The Building Committee will also recommend the purchase of two new basketball hoops for playground use and check prices to have the court sealed at the elementary school.
Other work that will be done for the elementary playground includes killing weeds growing on the basketball court, black dirt fill at two locations on the grounds, and the addition of wood chips under the swings.
In other discussion:
• Committee members agreed to recommend to the full board that an engineering firm should be hired to develop the schematics for an electrical heating system at the high school. The Building Committee has discussed replacing the current coal system with an electric furnace, but the project cannot be bid until schematics are available. Murphy pointed out an electric system would save the district money in maintenance costs.
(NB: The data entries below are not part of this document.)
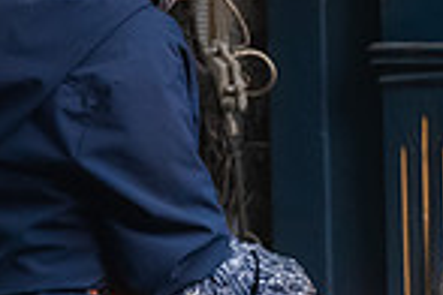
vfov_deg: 3.1
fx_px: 5488
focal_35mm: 446
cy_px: 541
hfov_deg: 4.6
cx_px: 504
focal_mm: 75
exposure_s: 1/500
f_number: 5.6
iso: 3200
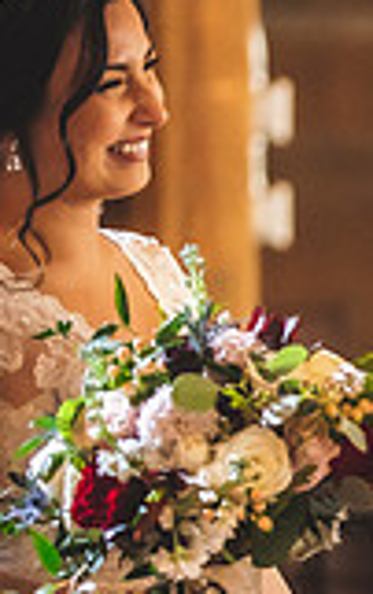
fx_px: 6910
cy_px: 400
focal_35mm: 426
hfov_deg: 3.0
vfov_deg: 4.9
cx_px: 1005
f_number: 2.8
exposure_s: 1/200
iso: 2000
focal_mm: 116
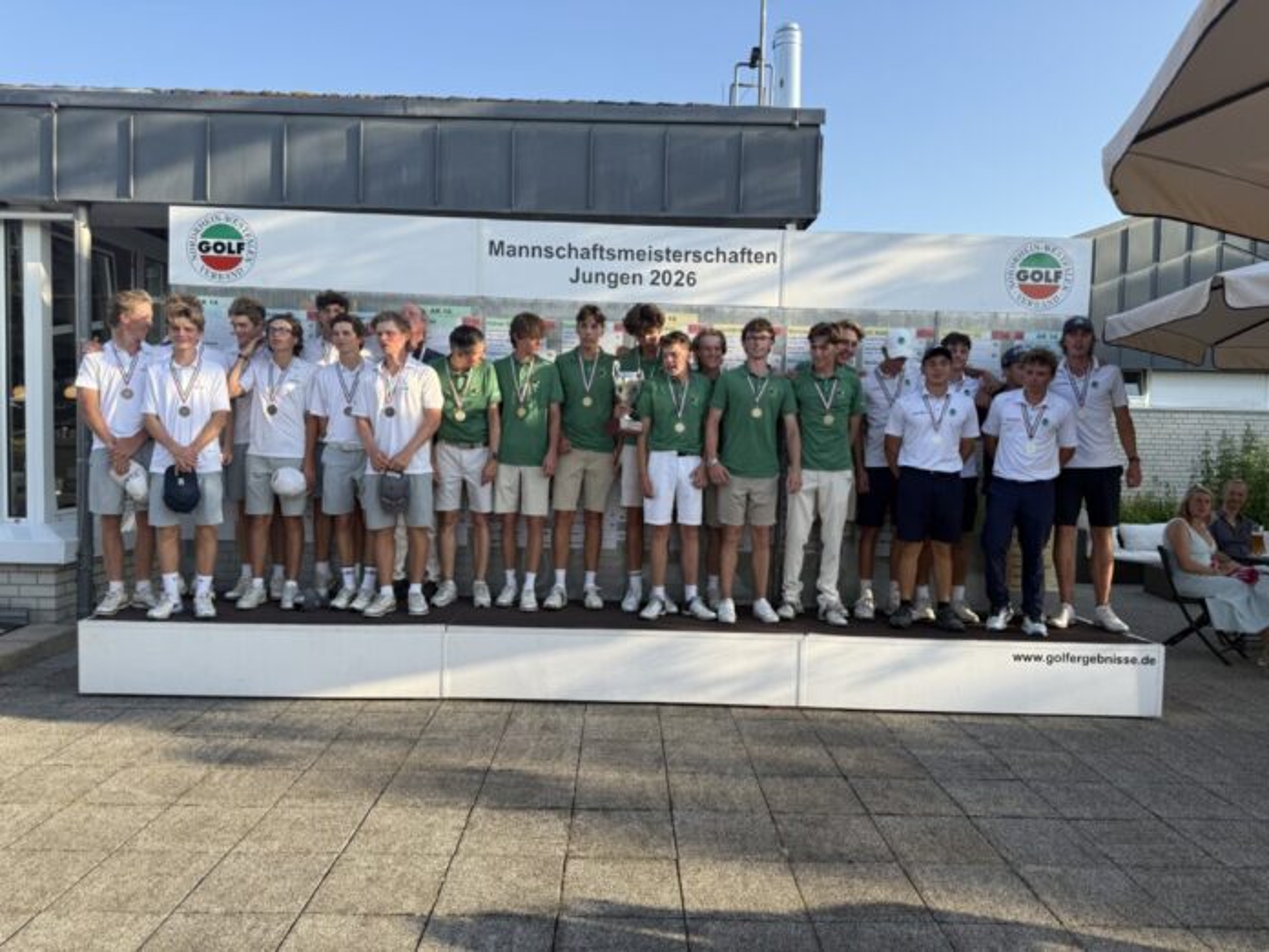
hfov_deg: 71.6
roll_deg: -1.2
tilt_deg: -1.9
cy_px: 476
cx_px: 634
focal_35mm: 24
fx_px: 880
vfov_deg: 56.8
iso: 80
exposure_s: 1/1250
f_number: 1.78
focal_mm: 6.76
• Superintendent Mueller announced cameras would be installed on all the district’s route buses beginning July 11th.
• Mueller asked the committee about expanding the use of security cameras in the gym, auditorium and commons area at the high school, for an estimated cost of less than $5000.00. Committee members encouraged him to pursue the project. “We’ve seen the importance of having the cameras,” Rodin said.
• The committee agreed with Mueller that for the sake of student safety, especially with higher numbers of young students, access to the paved loop in front of the high school and the parking area at the back of the school should be changed.
Beginning with the 2012-2013 school year, use of the loop will be restricted to buses after the school day is complete, and the area will be marked with signs.
A specific site for dropping off students will be created along the south sidewalk of the high school. Access to the back doors will be limited and marked with signs and barricades.